Online shoppers in China got lower prices on a range of items in the first half of the year, according to a price index compiled by Taobao.com, which claims to be the country's largest online auction site.
The online consumer price index (CPI), or the "Taobao CPI", reflects prices for the most popular items that the site's 67 million registered customers bought, including clothing, digital goods and cosmetics.
According to Taobao.com, prices rose by 0.41 percent month-on-month in January but then fell month-on-month thereafter, dropping 2.74 percent, 7.28 percent, 9.24 percent, 6.35 percent and 8.22 percent from February to June. The company plans to release the index each month from now on, it said over the weekend when it released the index.
These declines show that despite a huge increase in the national CPI, most urban residents, especially young people, got lower prices on their daily non-food purchases in the first half of 2008, said Zhang Yanping, an e-commerce analyst at Shanghai-based iResearch.
Falling online prices also reflect competition among virtual vendors, as it is easy for consumers to compare Internet prices, said Zhang.
"I used to buy Kiehl's lip balm from Taobao.com at a price of 87 yuan last summer, but it cost me only 57 yuan this week from the same store," said a 22-year-old woman surnamed Zhang, who claimed that most of her make-up comes from online shops. The price of 87 yuan is equivalent to about 12.60 U.S. dollars these days.

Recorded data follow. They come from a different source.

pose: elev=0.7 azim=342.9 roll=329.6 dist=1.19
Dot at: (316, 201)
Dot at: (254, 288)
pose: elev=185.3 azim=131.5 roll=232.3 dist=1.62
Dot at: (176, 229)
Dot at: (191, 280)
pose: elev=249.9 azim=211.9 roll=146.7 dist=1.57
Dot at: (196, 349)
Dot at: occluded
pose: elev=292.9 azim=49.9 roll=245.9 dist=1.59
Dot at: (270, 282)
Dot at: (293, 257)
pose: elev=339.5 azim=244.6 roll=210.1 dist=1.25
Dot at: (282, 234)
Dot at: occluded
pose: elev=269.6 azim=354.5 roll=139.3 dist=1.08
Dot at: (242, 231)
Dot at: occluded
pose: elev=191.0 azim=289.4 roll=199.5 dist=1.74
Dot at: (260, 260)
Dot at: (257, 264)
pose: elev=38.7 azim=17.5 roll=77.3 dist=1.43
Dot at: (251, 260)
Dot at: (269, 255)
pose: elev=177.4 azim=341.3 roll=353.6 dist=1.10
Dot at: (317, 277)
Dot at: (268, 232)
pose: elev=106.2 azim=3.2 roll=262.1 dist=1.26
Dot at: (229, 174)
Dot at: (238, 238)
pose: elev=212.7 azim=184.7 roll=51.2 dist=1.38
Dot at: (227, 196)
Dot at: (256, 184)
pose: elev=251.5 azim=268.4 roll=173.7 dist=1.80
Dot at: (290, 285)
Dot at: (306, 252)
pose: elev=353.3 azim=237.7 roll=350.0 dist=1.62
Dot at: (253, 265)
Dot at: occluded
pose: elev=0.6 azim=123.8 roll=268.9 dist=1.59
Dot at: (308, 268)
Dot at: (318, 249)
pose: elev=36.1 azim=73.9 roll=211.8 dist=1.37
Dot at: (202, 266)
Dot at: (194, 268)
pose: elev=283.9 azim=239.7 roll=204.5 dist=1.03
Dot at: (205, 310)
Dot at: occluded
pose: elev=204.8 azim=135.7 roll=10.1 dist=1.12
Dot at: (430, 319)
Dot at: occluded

More than 55 million people in China purchased something online last year. Half of the netizens in major cities such as Beijing and Shanghai shopped online in 2007, according to China Intelli Consulting, a Beijing-based consulting firm.
Online shopping transactions hit 16.2 billion yuan in 19 affluent cities during the first half of 2008, according to the China Internet Network Information Center.